>> START Text passage

Reward for failure? Mike Farley, the former CEO of Persimmon Homes, is to collect nearly £20m in shares this December. This is his part of a 10-year bonus scheme approved by shareholders in 2012. The first payout of £240m will be shared by at least 140 senior managers in a scheme that could be worth around £620million, provided the target to return £1.9bn to shareholders by 2021 is met.
These are known as Unapproved Share Option Plans, as opposed to HMRC approved Company share option plans where the benefits cannot exceed £30,000 in value.

Persimmon favourable financial performance since 2011 will mean that Farley, who retired in April 2013, will be able to exercise an allotment of 966,400 shares on 31 December 2015 netting him £20million, under the deal agreed by Persimmon's board in 2012.

A spokesman for Persimmon said:
"The scheme was approved by shareholders in 2012. This is a long-term plan, which is designed to drive out-performance. Since it was initiated, build volumes have grown 48% and shareholders have seen £734m in returns."

Obviously the "out-performance" does not include Customer Care - Persimmon are one of just two major housebuilders rated just three stars by their customers - or Quality - Persimmon, despite the number of homes they build each year, only managed to employ six NHBC Quality Award winning managers in 2015 - down 80% since 2010.  A truly dreadful "performance" from their new homebuyers' point of view!

Among others receiving the windfall are current CEO Jeff Fairburn, who is in line to receive 934,992 share options, worth £19m at Friday's share price, while finance director Mike Killoran will collect 1.3m share options worth £26.8m. Nigel Greenaway, boss of Persimmon's southern division, will be in line for 595,980 options worth £12.27m. Unlike Farley, they will all have to wait until December 2017 before they can receive their cash windfall!

The salary of CEO at the FTSE100 companies is now on average, 183 times more than their full time employees.
This is obscene, but at Persimmon Homes, it would take a site manager 380 years to earn Jeff Fairburn's £19m bonus.

>> END Text passage

[Exercises to complete]:
1/ Retype the passage on Persimmon's bonus scheme from "These are known" up to and including "exceed £30,000 in value.".
2/ Name every person identified by name in the passage on Persimmon's bonus scheme.
3/ According to the passage on Persimmon's bonus scheme, when did Mike Farley retire?

>> START Entries

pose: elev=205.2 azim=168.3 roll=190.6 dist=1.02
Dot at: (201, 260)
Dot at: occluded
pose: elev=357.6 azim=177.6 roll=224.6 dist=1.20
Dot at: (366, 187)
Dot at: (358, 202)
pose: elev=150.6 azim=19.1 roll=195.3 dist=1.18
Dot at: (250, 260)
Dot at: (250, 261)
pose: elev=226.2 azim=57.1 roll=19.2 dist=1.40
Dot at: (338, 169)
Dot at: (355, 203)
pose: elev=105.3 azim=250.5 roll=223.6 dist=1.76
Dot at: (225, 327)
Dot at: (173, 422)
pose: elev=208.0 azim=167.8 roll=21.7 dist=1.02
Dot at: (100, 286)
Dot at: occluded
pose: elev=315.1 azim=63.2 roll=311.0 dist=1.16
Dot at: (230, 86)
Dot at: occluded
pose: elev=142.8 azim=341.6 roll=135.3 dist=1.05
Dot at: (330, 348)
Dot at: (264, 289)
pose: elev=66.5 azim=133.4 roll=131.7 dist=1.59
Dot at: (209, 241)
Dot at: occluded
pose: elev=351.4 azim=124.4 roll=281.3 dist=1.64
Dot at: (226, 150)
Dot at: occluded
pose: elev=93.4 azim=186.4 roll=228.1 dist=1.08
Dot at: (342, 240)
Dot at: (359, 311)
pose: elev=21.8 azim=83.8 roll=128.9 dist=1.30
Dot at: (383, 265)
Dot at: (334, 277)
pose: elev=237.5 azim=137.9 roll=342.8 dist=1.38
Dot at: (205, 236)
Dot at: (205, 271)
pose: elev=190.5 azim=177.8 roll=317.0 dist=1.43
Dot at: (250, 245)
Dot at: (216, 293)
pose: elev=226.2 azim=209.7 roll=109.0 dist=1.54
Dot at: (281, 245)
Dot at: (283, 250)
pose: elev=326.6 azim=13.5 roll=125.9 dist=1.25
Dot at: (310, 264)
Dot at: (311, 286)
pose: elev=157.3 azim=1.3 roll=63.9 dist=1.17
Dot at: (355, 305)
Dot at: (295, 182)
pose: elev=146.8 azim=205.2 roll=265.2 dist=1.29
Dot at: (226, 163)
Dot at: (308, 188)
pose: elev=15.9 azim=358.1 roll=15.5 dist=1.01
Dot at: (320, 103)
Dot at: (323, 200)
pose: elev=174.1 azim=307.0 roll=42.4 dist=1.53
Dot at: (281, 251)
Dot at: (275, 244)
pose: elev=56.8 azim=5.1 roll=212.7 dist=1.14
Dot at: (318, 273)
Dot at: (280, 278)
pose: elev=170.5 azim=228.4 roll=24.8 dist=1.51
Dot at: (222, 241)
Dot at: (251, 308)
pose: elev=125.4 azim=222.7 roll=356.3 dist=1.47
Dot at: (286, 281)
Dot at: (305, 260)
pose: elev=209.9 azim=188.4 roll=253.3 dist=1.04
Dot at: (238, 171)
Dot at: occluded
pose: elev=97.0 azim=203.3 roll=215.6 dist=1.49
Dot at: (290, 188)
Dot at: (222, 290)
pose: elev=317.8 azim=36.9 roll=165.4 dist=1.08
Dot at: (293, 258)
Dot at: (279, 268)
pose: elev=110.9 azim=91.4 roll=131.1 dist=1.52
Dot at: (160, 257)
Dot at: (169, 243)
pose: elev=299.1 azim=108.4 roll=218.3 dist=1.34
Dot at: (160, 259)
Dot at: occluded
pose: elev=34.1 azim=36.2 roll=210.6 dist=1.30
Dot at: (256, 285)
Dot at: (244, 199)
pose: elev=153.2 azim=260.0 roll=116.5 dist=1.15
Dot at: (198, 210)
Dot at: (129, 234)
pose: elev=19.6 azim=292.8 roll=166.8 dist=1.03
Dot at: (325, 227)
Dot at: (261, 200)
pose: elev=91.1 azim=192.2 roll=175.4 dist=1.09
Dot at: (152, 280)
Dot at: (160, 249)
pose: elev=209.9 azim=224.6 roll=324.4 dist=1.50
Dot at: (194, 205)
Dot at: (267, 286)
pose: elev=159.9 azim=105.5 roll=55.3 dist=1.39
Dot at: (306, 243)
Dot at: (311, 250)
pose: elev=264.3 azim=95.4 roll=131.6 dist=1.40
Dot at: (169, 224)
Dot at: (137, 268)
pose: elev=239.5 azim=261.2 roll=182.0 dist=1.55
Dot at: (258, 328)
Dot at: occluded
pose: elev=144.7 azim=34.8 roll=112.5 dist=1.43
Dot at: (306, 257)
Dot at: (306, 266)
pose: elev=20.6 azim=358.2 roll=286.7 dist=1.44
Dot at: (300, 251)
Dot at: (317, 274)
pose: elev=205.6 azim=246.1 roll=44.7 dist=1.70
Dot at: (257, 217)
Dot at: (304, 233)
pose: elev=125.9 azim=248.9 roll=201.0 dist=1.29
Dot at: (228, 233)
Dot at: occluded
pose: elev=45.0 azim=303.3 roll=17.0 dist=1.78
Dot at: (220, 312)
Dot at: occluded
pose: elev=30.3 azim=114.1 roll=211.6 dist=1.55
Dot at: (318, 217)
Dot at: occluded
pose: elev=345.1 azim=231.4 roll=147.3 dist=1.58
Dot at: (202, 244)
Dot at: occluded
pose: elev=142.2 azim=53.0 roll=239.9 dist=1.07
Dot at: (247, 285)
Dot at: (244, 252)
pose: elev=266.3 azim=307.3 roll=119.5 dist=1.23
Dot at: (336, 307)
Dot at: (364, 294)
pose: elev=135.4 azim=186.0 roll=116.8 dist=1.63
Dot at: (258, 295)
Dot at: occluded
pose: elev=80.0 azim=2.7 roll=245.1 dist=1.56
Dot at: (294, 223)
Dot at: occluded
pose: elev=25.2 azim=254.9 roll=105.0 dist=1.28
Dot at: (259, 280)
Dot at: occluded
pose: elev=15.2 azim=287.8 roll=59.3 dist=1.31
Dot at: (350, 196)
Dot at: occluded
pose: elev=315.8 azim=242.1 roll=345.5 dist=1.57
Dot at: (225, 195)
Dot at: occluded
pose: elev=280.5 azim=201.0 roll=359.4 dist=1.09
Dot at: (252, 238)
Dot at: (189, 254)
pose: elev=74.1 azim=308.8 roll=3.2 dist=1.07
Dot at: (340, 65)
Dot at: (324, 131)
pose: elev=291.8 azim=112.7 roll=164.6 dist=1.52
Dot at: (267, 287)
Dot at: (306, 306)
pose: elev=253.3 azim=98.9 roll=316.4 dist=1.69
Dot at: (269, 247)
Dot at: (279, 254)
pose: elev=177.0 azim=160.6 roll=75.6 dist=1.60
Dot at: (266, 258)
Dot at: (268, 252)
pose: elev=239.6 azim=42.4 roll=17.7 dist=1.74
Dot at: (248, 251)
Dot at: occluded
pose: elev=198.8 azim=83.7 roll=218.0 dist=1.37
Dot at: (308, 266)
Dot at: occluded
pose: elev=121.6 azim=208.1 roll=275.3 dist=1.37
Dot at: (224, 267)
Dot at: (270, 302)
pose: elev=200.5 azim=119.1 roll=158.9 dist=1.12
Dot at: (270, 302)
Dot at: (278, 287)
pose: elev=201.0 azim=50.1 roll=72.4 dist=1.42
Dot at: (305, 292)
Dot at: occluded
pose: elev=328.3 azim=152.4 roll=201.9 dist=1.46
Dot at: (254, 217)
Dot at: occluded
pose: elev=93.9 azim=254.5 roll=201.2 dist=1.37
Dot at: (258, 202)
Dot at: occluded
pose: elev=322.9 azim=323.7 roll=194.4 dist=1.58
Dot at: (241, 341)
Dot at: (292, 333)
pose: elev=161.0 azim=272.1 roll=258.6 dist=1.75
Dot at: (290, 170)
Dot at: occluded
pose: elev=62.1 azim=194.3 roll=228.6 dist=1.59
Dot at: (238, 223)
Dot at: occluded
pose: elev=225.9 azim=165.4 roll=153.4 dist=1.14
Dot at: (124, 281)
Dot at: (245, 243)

>> END Entries

[Answers]:
1/
These are known as Unapproved Share Option Plans, as opposed to HMRC approved Company share option plans where the benefits cannot exceed £30,000 in value.

2/ Mike Farley, Jeff Fairburn, Mike Killoran, Nigel Greenaway

3/ In April 2013.